▸ **Text block**
####

Endosalpingiosis and chronic pelvic pain
Although, the association between ES and pelvic pain has been the subject of much debate in the literature as detailed in the introduction, our first case demonstrates clearly that severe ES was the only pathology that could explain the pelvic pain. It is therefore possible to hypothesise that whilst the incidentally found mild ES may not cause pain, severe ES seems to be associated with extreme and intractable pelvic pain. However, in the absence of any inflammation associated with ES, the mechanism of ES-associated pain remains uncertain. Furthermore, our second case also had neuroendocrine tumour concomitant with the ES, which may also be a possible cause for her pain. However, her pain continued after surgical eradication of the tumour.
It was also notable that the severe ES-associated pain did not respond to all forms of hormonal therapeutics used in endometriosis including first line (contraceptive pills) or the second line (Norethisterone or GnRHa). It is not clear as to why ES related pain in these cases did not respond to hormonal suppressive therapy although it is well established that tubal glandular epithelium is responsive to oestrogen and progesterone. 16 This is similar to some cases of endometriosis, which are refractory to hormonal suppressive therapy with no clear explanation. It is possible that the main cause of the pain in our cases was the extensive adhesions, which may not be responsive to hormones. Further research is needed to investigate the underlying pain mechanisms and efficacy of hormonal therapy in ES. Laparoscopic surgery seems to provide a temporary relief that could last for about 6 months. The main limitation of surgery is the inability to achieve a complete excision of the widely spread ES lesions as explained above. Therefore, there is a need for further research to identify more effective treatment for supressing or eradicating ES with effective relieve of its associated pelvic pain.

####

▸ **Excerpted records**
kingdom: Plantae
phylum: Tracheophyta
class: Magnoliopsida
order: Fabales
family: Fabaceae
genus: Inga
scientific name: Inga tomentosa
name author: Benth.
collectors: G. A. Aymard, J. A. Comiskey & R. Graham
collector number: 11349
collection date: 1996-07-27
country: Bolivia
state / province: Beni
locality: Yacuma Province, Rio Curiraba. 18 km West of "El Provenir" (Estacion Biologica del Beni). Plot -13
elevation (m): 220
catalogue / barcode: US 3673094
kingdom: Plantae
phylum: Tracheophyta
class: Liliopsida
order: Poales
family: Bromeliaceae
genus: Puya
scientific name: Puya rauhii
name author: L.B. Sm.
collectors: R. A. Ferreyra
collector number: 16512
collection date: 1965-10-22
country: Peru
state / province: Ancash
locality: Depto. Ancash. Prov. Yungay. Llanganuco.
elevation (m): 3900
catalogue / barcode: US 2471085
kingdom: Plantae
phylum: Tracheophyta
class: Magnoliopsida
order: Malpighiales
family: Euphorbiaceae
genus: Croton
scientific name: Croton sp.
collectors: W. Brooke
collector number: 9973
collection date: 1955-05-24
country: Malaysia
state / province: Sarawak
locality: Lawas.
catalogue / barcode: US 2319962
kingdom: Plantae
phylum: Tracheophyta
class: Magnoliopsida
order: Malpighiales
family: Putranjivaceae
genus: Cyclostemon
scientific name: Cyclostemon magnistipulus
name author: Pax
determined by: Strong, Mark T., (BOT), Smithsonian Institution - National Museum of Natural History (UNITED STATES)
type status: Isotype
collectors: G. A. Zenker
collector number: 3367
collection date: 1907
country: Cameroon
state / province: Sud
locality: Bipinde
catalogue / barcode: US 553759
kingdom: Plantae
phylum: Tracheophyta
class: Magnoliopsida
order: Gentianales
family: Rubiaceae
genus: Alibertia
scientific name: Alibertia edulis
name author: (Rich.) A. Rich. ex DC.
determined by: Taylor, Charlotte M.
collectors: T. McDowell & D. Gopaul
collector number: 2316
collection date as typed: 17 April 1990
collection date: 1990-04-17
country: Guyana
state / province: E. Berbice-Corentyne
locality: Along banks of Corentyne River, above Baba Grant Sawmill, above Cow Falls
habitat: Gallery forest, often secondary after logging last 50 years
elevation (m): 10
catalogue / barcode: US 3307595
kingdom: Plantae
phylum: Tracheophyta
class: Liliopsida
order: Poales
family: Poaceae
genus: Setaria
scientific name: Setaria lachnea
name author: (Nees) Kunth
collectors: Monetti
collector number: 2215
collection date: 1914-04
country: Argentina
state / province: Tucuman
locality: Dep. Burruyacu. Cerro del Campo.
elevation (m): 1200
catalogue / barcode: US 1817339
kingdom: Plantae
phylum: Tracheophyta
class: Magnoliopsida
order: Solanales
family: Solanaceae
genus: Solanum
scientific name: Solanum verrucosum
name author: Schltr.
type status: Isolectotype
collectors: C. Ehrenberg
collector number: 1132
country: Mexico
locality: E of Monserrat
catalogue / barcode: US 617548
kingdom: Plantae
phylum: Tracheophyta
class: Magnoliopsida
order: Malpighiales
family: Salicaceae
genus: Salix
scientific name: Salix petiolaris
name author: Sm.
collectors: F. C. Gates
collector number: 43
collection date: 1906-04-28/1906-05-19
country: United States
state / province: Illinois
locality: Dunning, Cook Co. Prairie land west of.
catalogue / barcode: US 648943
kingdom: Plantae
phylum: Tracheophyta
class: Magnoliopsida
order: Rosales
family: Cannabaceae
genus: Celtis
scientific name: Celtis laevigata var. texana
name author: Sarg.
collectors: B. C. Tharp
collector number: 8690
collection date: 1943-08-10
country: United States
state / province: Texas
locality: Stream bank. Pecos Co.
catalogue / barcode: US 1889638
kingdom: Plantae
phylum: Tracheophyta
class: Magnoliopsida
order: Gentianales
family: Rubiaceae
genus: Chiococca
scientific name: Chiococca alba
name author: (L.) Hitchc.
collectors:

####

▸ **Exercises**
1: Do these statements agree with the passage on endosalpingiosis and pelvic pain? (a) The severe ES-associated pain did not respond to contraceptive pills, Norethisterone, or GnRHa. (b) Laparoscopic surgery gave relief lasting about a year. (c) The second case's pain ended after her tumour was surgically removed. For each, answer yes or no and quote the words of the passage that settle it.
2: Reproduce the part of the passage on endosalpingiosis and pelvic pain that opens with the words containing "Endosalpingiosis and chronic" and closes with "of the tumour.".
3: Take the passage on endosalpingiosis and pelvic pain further, picking up after its last sentence.
The rows come from a separate source.

▸ **Results**
1:
(a) Yes: "the severe ES-associated pain did not respond to all forms of hormonal therapeutics used in endometriosis including first line (contraceptive pills) or the second line (Norethisterone or GnRHa)"
(b) No: "Laparoscopic surgery seems to provide a temporary relief that could last for about 6 months."
(c) No: "However, her pain continued after surgical eradication of the tumour."

2:
Endosalpingiosis and chronic pelvic pain
Although, the association between ES and pelvic pain has been the subject of much debate in the literature as detailed in the introduction, our first case demonstrates clearly that severe ES was the only pathology that could explain the pelvic pain. It is therefore possible to hypothesise that whilst the incidentally found mild ES may not cause pain, severe ES seems to be associated with extreme and intractable pelvic pain. However, in the absence of any inflammation associated with ES, the mechanism of ES-associated pain remains uncertain. Furthermore, our second case also had neuroendocrine tumour concomitant with the ES, which may also be a possible cause for her pain. However, her pain continued after surgical eradication of the tumour.

3:
Endosalpingiosis and malignancy
Our second case was associated with neuroendocrine carcinoma with the bowel being the possible primary source. This finding supports the notion that ES is associated with various types of malignancy. This is consistent with several literature case reports and case series. A 5-year retrospective study by Prentice et al. 5 including 110 ES cases (72 with no concomitant endometriosis) showed that premenopausal women with ES were 10 times more likely to develop gynaecological malignancy when compared with women without ES. Another larger retrospective study by Esselen et al. 12 including 838 ES cases reported concurrent gynaecological malignancy in the histological specimens of 42% of cases. The types of malignancies were cervical (3.8%), uterine (17.7%) and ovarian, tubal or peritoneal (21%). It is therefore important to consider these potential associations when counselling patients with ES diagnosed at the time of Gynaecological surgery. It may be recommended that these women should have some sort of surveillance. Further studies are required to identify possible histological features that are associated with increased risk of malignancy in women with a histological diagnosis of ES.
Conclusion
Our two reported cases raise the awareness of endosalpingiosis as an independent pathological entity both clinically and pathologically. Severe ES seems to be associated with severe endometriosis-like symptoms with intractable pelvic pain. The common laparoscopic lesions are small vesicles or nodules that are widely spread on serosal and peritoneal surfaces. The second case highlighted the significant risk of malignancy in women with ES that should be carefully considered when counselling these women. Further research is needed to identify effective treatment strategies for ES.
Footnotes
Declaration of conflicting interests
The authors declared no potential conflicts of interest with respect to the research, authorship, and/or publication of this article.
Funding
The authors received no financial support for the research, authorship, and/or publication of this article.